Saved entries
==*==
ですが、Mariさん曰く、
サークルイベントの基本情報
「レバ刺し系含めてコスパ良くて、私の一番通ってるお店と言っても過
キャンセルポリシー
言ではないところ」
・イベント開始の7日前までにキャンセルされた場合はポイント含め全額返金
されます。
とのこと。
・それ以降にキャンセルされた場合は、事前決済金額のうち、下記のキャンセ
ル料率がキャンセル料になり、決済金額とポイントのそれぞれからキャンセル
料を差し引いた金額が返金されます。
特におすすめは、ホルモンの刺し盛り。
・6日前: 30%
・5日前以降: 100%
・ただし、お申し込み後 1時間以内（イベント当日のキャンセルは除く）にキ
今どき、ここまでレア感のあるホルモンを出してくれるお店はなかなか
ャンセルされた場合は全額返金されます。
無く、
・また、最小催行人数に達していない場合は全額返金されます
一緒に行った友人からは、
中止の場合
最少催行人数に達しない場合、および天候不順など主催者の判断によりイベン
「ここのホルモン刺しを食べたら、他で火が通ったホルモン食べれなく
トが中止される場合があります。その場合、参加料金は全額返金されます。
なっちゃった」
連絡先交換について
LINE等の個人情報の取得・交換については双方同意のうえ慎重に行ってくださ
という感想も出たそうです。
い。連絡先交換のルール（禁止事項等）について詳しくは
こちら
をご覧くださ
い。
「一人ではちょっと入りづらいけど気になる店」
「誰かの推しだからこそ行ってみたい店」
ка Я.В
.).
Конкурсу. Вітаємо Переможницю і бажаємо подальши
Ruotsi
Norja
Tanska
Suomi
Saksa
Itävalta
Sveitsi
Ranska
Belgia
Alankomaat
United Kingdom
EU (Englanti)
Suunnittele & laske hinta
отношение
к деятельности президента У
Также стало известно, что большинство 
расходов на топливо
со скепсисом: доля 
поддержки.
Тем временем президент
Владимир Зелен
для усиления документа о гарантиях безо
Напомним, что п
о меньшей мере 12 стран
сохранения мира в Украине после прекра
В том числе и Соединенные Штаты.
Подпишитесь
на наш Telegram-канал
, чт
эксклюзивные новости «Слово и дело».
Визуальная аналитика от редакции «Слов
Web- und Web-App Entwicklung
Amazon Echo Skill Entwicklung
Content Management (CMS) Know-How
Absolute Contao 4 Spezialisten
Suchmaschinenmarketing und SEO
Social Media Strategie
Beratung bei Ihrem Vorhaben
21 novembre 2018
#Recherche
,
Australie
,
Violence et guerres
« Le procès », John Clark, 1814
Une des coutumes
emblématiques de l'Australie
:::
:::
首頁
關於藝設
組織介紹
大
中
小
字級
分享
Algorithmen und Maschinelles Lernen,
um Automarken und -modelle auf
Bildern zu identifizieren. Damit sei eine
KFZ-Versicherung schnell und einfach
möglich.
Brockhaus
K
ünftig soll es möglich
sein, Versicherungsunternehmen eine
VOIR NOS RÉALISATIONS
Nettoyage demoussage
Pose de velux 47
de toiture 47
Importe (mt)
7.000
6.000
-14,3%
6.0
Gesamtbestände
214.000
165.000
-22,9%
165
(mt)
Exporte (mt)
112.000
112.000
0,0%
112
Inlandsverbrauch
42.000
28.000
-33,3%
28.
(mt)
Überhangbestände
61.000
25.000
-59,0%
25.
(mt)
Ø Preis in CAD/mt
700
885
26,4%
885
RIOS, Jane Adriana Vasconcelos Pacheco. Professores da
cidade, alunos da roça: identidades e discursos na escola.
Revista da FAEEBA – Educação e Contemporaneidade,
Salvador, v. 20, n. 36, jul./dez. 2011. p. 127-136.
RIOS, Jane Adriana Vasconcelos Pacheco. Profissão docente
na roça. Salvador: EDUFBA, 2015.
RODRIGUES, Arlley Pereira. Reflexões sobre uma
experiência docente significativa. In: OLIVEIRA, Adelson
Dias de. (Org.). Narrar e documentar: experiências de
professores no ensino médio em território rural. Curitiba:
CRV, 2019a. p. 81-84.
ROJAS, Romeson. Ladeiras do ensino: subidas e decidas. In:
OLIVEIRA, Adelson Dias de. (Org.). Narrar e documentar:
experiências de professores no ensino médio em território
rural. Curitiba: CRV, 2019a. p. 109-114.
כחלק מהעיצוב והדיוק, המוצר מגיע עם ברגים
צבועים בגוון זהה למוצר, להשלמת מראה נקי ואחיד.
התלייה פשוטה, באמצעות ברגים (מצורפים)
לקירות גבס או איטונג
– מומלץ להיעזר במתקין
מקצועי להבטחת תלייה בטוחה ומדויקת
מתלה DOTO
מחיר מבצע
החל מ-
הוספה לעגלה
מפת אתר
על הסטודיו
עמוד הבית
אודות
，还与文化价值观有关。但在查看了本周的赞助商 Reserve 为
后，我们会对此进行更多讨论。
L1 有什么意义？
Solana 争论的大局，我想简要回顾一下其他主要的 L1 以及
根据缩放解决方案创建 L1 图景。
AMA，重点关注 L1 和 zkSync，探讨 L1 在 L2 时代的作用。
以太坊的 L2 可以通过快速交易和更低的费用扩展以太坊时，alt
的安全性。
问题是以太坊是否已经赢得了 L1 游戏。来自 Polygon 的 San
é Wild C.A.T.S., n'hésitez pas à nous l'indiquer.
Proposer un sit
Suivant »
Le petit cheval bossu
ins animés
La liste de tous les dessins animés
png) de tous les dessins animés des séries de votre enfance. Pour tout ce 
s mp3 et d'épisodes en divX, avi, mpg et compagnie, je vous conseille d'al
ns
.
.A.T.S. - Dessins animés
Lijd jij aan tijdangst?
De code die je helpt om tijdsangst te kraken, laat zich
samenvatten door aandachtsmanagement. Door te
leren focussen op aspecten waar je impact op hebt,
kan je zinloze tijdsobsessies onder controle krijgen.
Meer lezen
==*==
WRITTEN TASK :: Your answer should consist only of the lines above between the line holding "KFZ-Versicherung schnell und einfach" and the line holding "cidade, alunos da", inclusive, each transcribed exactly.

ANSWER AREA ::
KFZ-Versicherung schnell und einfach
möglich.
Brockhaus
K
ünftig soll es möglich
sein, Versicherungsunternehmen eine
VOIR NOS RÉALISATIONS
Nettoyage demoussage
Pose de velux 47
de toiture 47
Importe (mt)
7.000
6.000
-14,3%
6.0
Gesamtbestände
214.000
165.000
-22,9%
165
(mt)
Exporte (mt)
112.000
112.000
0,0%
112
Inlandsverbrauch
42.000
28.000
-33,3%
28.
(mt)
Überhangbestände
61.000
25.000
-59,0%
25.
(mt)
Ø Preis in CAD/mt
700
885
26,4%
885
RIOS, Jane Adriana Vasconcelos Pacheco. Professores da
cidade, alunos da roça: identidades e discursos na escola.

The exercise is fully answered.